* SELECTED PASSAGE:
* START *
That was seven years ago. Only now are Michelle and Jessie able to share Jacob's story in the hopes that this never happens to another child.
The Consumer Product Safety Commission has been warning about the dangers of window cords for 30 years. We found a safety alert from 1985. The Hawks were aware and protected Jacob from the pull cord.
"I did what the blinds told me to do, which was to wrap up the tie cord out of his reach," Michelle said.
But they didn't know about the hidden danger of the inner cord. That's what Jacob pulled, maybe trying to stand up. A cord can kill in a matter of seconds and babies are unable to cry out.
Over the past three decades, records show 405 children were strangled by cords. Their horrifying stories crowd the website of Parents for Window Blind Safety.
"And I see decades, and I'm talking decades, about children once a month getting hanged to death by these products, and it's got to stop," said CPSC chairman Elliot Kaye.
Kaye is making it a top priority to ban window blinds with accessible cords. Already, two major retailers, Target and Ikea, have stopped selling them. Walmart, Home Depot and Lowes pledged to ban them by 2018, but the industry is pushing back.
"Paying high-priced lobbyists, getting it out there, spinning it in the media to try to convince people that it's parental, that it's parents to blame," Kaye said. "Parents are not to blame."
"These are parents who did everything they could to keep their children safe," said State Assemblywoman Susan Eggman, D - Stockton.
After hearing Jacob's story, Eggman introduced a bill to remove dangerous cords from store shelves and daycare centers in California; that was in February. Today, nearly every word of the bill is crossed out.
* END *
* EXTRACTED DATA:
* START *
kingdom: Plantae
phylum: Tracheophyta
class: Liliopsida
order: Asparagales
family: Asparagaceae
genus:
* END *
* TASK BRIEF:
Quote the window-cord article from "Kaye is making" to "is pushing back.". The items come from a source separate from the window-cord article.

* REPLY:
Kaye is making it a top priority to ban window blinds with accessible cords. Already, two major retailers, Target and Ikea, have stopped selling them. Walmart, Home Depot and Lowes pledged to ban them by 2018, but the industry is pushing back.